• Available data:
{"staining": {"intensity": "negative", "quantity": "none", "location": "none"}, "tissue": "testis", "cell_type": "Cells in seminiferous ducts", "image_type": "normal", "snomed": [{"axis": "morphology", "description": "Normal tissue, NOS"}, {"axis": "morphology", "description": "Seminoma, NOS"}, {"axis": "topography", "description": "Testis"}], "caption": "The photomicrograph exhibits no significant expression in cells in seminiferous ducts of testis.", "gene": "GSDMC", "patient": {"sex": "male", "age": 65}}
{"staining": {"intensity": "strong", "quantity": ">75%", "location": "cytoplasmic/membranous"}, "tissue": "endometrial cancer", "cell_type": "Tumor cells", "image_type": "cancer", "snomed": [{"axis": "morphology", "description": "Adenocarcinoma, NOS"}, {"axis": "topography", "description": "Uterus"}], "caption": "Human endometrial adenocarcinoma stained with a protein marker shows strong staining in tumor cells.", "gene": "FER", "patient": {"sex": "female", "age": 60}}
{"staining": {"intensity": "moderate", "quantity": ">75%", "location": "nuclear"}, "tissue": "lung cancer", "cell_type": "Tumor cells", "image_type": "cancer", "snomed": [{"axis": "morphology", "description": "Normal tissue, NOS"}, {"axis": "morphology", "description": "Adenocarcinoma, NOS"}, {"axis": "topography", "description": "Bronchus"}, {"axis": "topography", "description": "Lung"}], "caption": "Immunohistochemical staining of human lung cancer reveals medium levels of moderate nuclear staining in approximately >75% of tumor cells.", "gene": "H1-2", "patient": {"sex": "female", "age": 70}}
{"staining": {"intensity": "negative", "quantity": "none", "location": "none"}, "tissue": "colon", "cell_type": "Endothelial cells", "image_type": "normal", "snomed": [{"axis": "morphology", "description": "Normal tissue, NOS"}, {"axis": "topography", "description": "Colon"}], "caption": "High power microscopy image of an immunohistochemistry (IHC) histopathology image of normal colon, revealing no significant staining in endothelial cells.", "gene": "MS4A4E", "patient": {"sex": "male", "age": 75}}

• Action item:
Give again, exactly as written, the lines running from the first line of the data above through the line that contains "endometrial adenocarcinoma stained".

• Output for this exercise:
{"staining": {"intensity": "negative", "quantity": "none", "location": "none"}, "tissue": "testis", "cell_type": "Cells in seminiferous ducts", "image_type": "normal", "snomed": [{"axis": "morphology", "description": "Normal tissue, NOS"}, {"axis": "morphology", "description": "Seminoma, NOS"}, {"axis": "topography", "description": "Testis"}], "caption": "The photomicrograph exhibits no significant expression in cells in seminiferous ducts of testis.", "gene": "GSDMC", "patient": {"sex": "male", "age": 65}}
{"staining": {"intensity": "strong", "quantity": ">75%", "location": "cytoplasmic/membranous"}, "tissue": "endometrial cancer", "cell_type": "Tumor cells", "image_type": "cancer", "snomed": [{"axis": "morphology", "description": "Adenocarcinoma, NOS"}, {"axis": "topography", "description": "Uterus"}], "caption": "Human endometrial adenocarcinoma stained with a protein marker shows strong staining in tumor cells.", "gene": "FER", "patient": {"sex": "female", "age": 60}}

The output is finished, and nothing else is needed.